10. The apparatus as set forth in claim 7, said apparatus comprising a microcomputer, said microcomputer comprising:

said means for storing preset current values and corresponding voltage related information;

said means for comparing said measured ground current to said preset current values; and

said means for comparing said detected voltage to said preset voltage.

11. The apparatus as set forth in claim 8, wherein said means for deriving said optimum voltage comprises a controller for controlling said voltage supplier according to said result of comparing said detected voltage to said preset voltage.

12. The apparatus as set forth in claim 11, wherein said controller decreases a voltage supply of said voltage supplier when said detected voltage is higher than said preset voltage.

13. The apparatus as set forth in claim 11, wherein said controller increases a voltage supply of said voltage supplier when said detected voltage is lower than said preset voltage.

14. A method for controlling a charge voltage of an organic photoconductive (OPC) drum in an electrophotographic image forming device to be maintained uniformly at an optimum charging potential, the method comprising steps of:

charging a peripheral surface of said OPC drum to a reference charging potential according to a preset voltage;

exposing said OPC drum to light from an exposing device to establish an electrostatic latent image on a portion of said peripheral surface of said OPC drum, said portion having an exposed potential greater than said reference charging potential;

generating a ground current corresponding to a difference between said reference charging potential and said exposed potential;

measuring said ground current corresponding to said difference between said reference charging potential and said exposed potential;

comparing said measured ground current to preset current values stored in a table;

deriving an optimum voltage for charging said OPC drum based on a result of said comparing step; and

charging said peripheral surface of said OPC drum to said optimum charging potential according to said optimum voltage.

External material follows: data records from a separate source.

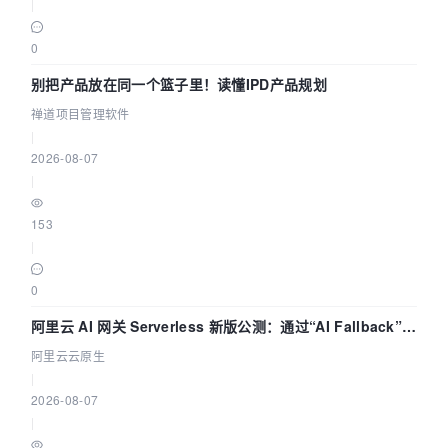
|
0
别把产品放在同一个篮子里！读懂IPD产品规划
禅道项目管理软件
|
2026-08-07
|
153
|
0
阿里云 AI 网关 Serverless 新版公测：通过“AI Fallback”与
拓扑可视化构建 AI 流量治理底座
阿里云云原生
|
2026-08-07
|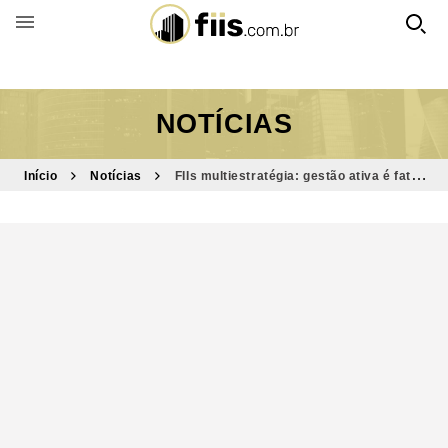
BUSCAR POR FUNDO
NOTÍCIAS
Início
Notícias
FIIs multiestratégia: gestão ativa é fator
fundamental para boa rentabilidade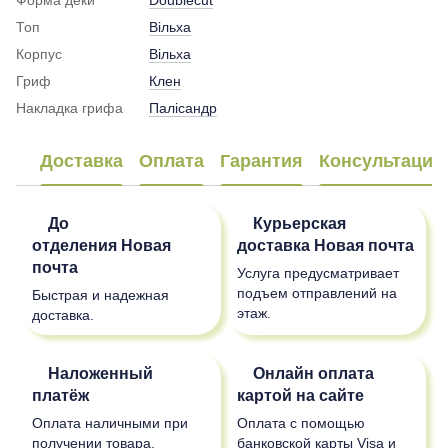
Топ
Вільха
Корпус
Вільха
Гриф
Клен
Накладка грифа
Палісандр
Доставка
Оплата
Гарантия
Консультация
До
Курьерская
отделения
Новая
доставка
Новая почта
почта
Услуга предусматривает
подъем отправлений на
Быстрая и надежная
этаж.
доставка.
Наложенный
Онлайн оплата
платёж
картой на сайте
Оплата наличными при
Оплата с помощью
получении товара.
банковской карты Visa и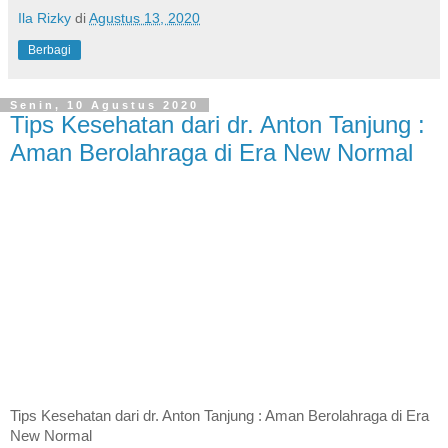
Ila Rizky
di
Agustus 13, 2020
Berbagi
Senin, 10 Agustus 2020
Tips Kesehatan dari dr. Anton Tanjung :
Aman Berolahraga di Era New Normal
Tips Kesehatan dari dr. Anton Tanjung : Aman Berolahraga di Era 
New Normal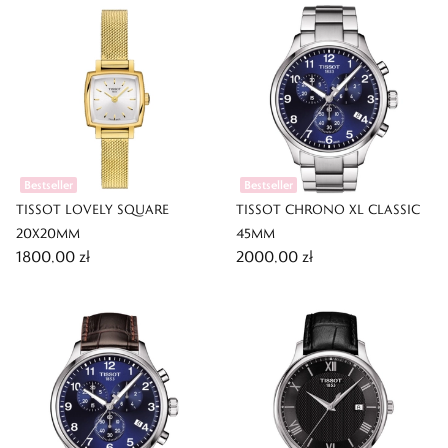
Bestseller
Bestseller
TISSOT LOVELY SQUARE
TISSOT CHRONO XL CLASSIC
20X20MM
45MM
1800,00 zł
2000,00 zł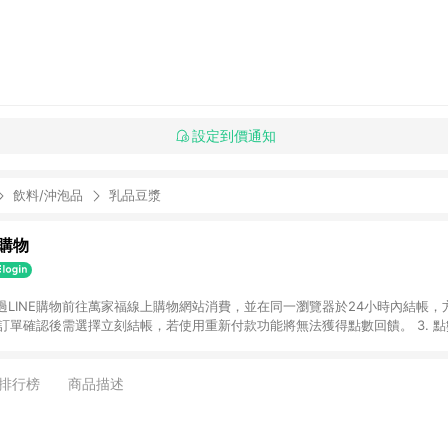
設定到價通知
飲料/沖泡品
乳品豆漿
購物
透過LINE購物前往萬家福線上購物網站消費，並在同一瀏覽器於24小時內結帳，方
 2. 訂單確認後需選擇立刻結帳，若使用重新付款功能將無法獲得點數回饋。 3. 
. 不具回饋資格種類商品：電子禮券。 5. 回饋點數計算將排除訂單活動折扣(含
OINT)、運費等金額。 6. 康達盛通生活事業股份有限公司保留365天訂單記
，並由康達盛通生活事業股份有限公司方進行訂單資格確認。 康達盛通線上購
排行榜
商品描述
流程及體驗，將不定期推出精選、話題性或期間限定商品來滿足您的喜好。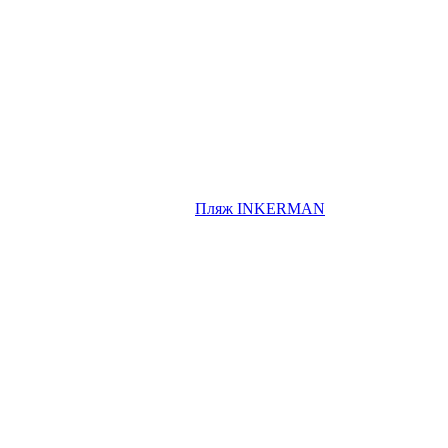
Пляж INKERMAN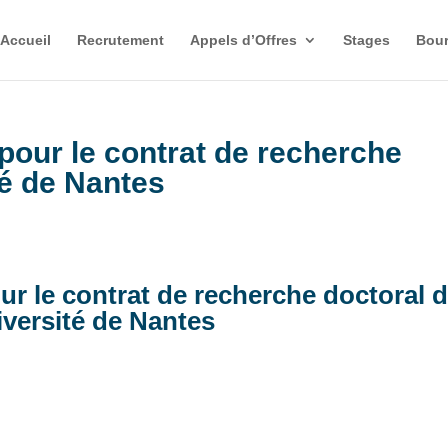
Accueil
Recrutement
Appels d’Offres
Stages
Bour
pour le contrat de recherche
té de Nantes
ur le contrat de recherche doctoral 
iversité de Nantes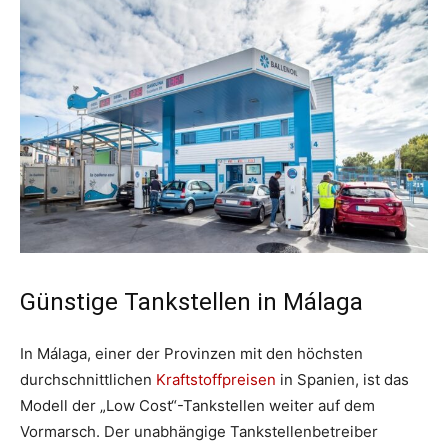
Günstige Tankstellen in Málaga
In Málaga, einer der Provinzen mit den höchsten
durchschnittlichen
Kraftstoffpreisen
in Spanien, ist das
Modell der „Low Cost“-Tankstellen weiter auf dem
Vormarsch. Der unabhängige Tankstellenbetreiber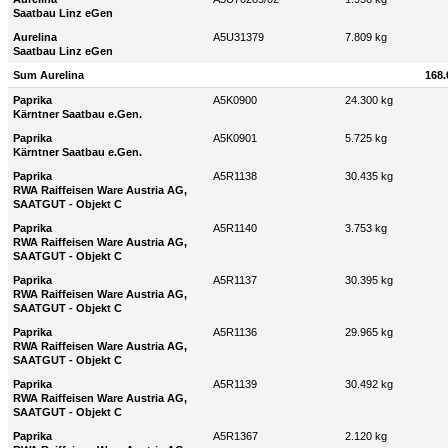
Saatbau Linz eGen
Aurelina
A5U31379
7.809 kg
Saatbau Linz eGen
Sum Aurelina
168.
Paprika
A5K0900
24.300 kg
Kärntner Saatbau e.Gen.
Paprika
A5K0901
5.725 kg
Kärntner Saatbau e.Gen.
Paprika
A5R1138
30.435 kg
RWA Raiffeisen Ware Austria AG,
SAATGUT - Objekt C
Paprika
A5R1140
3.753 kg
RWA Raiffeisen Ware Austria AG,
SAATGUT - Objekt C
Paprika
A5R1137
30.395 kg
RWA Raiffeisen Ware Austria AG,
SAATGUT - Objekt C
Paprika
A5R1136
29.965 kg
RWA Raiffeisen Ware Austria AG,
SAATGUT - Objekt C
Paprika
A5R1139
30.492 kg
RWA Raiffeisen Ware Austria AG,
SAATGUT - Objekt C
Paprika
A5R1367
2.120 kg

15. The method as set forth in claim 14, wherein said step of deriving an optimum voltage comprises the steps of:

selecting from said table a detected voltage based on said result of said comparing step;

comparing said detected voltage with said preset voltage;

controlling a voltage supply of a charging roller based on a result of said step of comparing said detected voltage with said preset voltage; and

charging said OPC drum uniformly to said optimum charging potential by rotating said charging roller in contact with said OPC drum.

16. The method as set forth in claim 15, wherein said step of controlling said voltage supply of said charging roller comprises a step of increasing said voltage supply when said detected voltage is lower than said preset voltage.

17. The method as set forth in claim 15, wherein said step of controlling said voltage supply of said charging roller comprises a step of decreasing said voltage supply when said detected voltage is higher than said preset voltage.